These past couple weeks have been at face a religious firestorm. This past week riots and ongoing violence has erupted in China between the minority Muslim Uighur community and the state security forces, leaving more than 150 dead (according to latest reports). A week before last a Muslim woman was stabbed to death in a hate-inspired attack in Germany.
This violence and the slew of similar violent incidents against religious-ethnic minorities and between religious-ethnic groups have marked this era with a steady stream of blood and tears. And oddly what compels me to write this entry is that this particular outburst in violence has occurred at an apex in the season of football (aka "soccer" for the American reader) – and a quite "religious" season at that. The FIFA Confederations Cup 2009 in South Africa just ended and the world of football is in the throes of trials for the cups of nations – the continents cups, the World Cup 2010.

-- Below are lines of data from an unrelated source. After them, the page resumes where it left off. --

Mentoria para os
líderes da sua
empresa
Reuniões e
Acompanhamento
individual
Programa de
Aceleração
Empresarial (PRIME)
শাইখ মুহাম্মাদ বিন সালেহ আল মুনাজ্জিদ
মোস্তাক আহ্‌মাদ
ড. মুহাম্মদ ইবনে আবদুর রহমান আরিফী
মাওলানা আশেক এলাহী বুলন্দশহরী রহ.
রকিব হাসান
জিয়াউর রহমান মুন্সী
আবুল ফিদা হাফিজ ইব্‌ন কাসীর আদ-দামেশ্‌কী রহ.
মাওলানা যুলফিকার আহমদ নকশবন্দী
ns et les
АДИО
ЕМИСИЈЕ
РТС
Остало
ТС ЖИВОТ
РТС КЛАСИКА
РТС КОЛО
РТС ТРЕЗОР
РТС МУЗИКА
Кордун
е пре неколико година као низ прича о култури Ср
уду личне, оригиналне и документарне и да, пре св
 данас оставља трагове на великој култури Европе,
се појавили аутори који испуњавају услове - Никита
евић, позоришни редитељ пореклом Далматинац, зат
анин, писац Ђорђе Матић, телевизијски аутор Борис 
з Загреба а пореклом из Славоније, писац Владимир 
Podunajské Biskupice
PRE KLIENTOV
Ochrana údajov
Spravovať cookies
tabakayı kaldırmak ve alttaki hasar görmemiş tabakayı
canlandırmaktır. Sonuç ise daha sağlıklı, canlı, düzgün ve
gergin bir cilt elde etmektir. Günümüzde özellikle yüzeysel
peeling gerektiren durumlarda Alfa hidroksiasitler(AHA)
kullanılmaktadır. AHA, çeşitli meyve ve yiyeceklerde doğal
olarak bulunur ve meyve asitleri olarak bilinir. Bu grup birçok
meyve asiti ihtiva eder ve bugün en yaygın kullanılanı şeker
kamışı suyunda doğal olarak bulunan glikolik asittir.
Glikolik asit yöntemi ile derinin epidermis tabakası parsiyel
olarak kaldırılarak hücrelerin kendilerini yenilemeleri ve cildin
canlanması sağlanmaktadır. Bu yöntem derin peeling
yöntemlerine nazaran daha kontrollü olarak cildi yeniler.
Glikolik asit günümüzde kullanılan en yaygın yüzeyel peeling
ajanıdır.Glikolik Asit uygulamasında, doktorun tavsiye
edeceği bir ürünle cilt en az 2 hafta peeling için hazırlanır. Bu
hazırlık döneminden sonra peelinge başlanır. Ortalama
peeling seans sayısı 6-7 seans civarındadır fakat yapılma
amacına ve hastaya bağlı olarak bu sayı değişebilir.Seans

Throughout the Confederations Cup players were seen entering and leaving the field while signing the cross in prayer. After scoring a goal the Egyptian members bowed down with their foreheads to the field, as if in prayer. When Brazil won the Final, the 'most expensive' of all footballers in the world – Kaka – threw off his jersey to reveal a "I belong to Jesus" undershirt. Several of his teammates displayed their "I love Jesus" undershirts. And when the Brazilian team members huddled together to take the cup, the player positioned to take it and raise it above, strapped his "I love Jesus" shirt to his waist for the final picture of victory – and for the entire world to see.
But surely I can not be suggesting that the religious paraphernalia and general goodwill on the football field has anything to do with the killing and persecution of a religious-ethnic minority group in China?! The fact that such violence immediately followed the Confederations Cup must be coincidental!
Well, what happened during the Confederations Cup has drawn some attention. Some. And the debate generated generally concerns whether team members should make evident their religions. Denmark Football Federation Secretary-General Jim Stjerne Hansen has apparently pointed out that such religious displays violate FIFA's rules of engagement.
It would be a good course of action to enforce the rules and bar such religious ceremonies and paraphernalia, but by limiting the debate to an issue of religious expression (and its limits in public spaces) we fail to see that such open religiosity on the football field is not merely a matter of displaying one's identity or even taking an opportunity to propagate one's beliefs. Rather, it is testament to the predominance of a particular type of religiosity. Religions as organizations of membership and reward. If you belong to Jesus too, you could be like Kaka. And if you cant be like Kaka, you are at least still a winner because Kaka, like you, is on the side of God. Those who love Jesus turn out on top.
The intimacy between religion and sport reflects the tide of us-versus-them religiosity. Of course during the Confederations Cup it was not just footballers sporting their religion, but fans were shown praying, pleading, with their gods to be on the side of their team. Here in Egypt talk of football is very wrapped up in the will of Allah. When Egypt won a match against Italy, the streets of Cairo were lit with excitement and supporters were interviewed by television reporters praising Allah for the victory. The victory against the football giant Italy was sure evidence that God is on their side.
And what if your team loses? Is God no longer on your side? One of the great Egyptian intellectuals of the 20th century, Farag Foda, bemoaned the rise of Islamic fundamentalism in Egypt in the 1980s and once lamented the raising of the Quran (instead of the trophy) by a basketball captain and argued that the Quran is not a flag or banner to be waved. Foda was later assassinated for his harsh criticism of rising fundamentalism.
Since Farag Foda's death there has not been a public intellectual as critical of the rise of Islamic fundamentalism in Egypt. A reason is that not only has the rise of fundamentalism been on a steady upward trajectory since his time, but in many ways it has become mainstreamed into religious discourse. In a recent article on "The rotten-state of Egypt," Robert Fisk sharply criticizes the new religious façade (of appearances determining one's religious devotion) and its implications in deep societal corruption. What was once a rising trend Farag Foda commented on has now become the main face of religiosity in Egypt.
Religiosities of personal commitment, devotion, contemplation, love and compassion, commitment to justice are being sufficiently overwhelmed by a type of religiosity that is exclusionary, self-congratulatory and competitive. And indeed what other religious trends might we expect in such a competitive world – and one between very unequal players? Perhaps the world of football is one of the few competitive realms in which Egypt can beat Italy, Brazil can be the champion of the world and the little ones have a shot to go to the World Cup. Yet again, commercialization of football as of life has led to very definite and often predictable winners and losers. If God is on your side, it doesn’t matter how much you lose.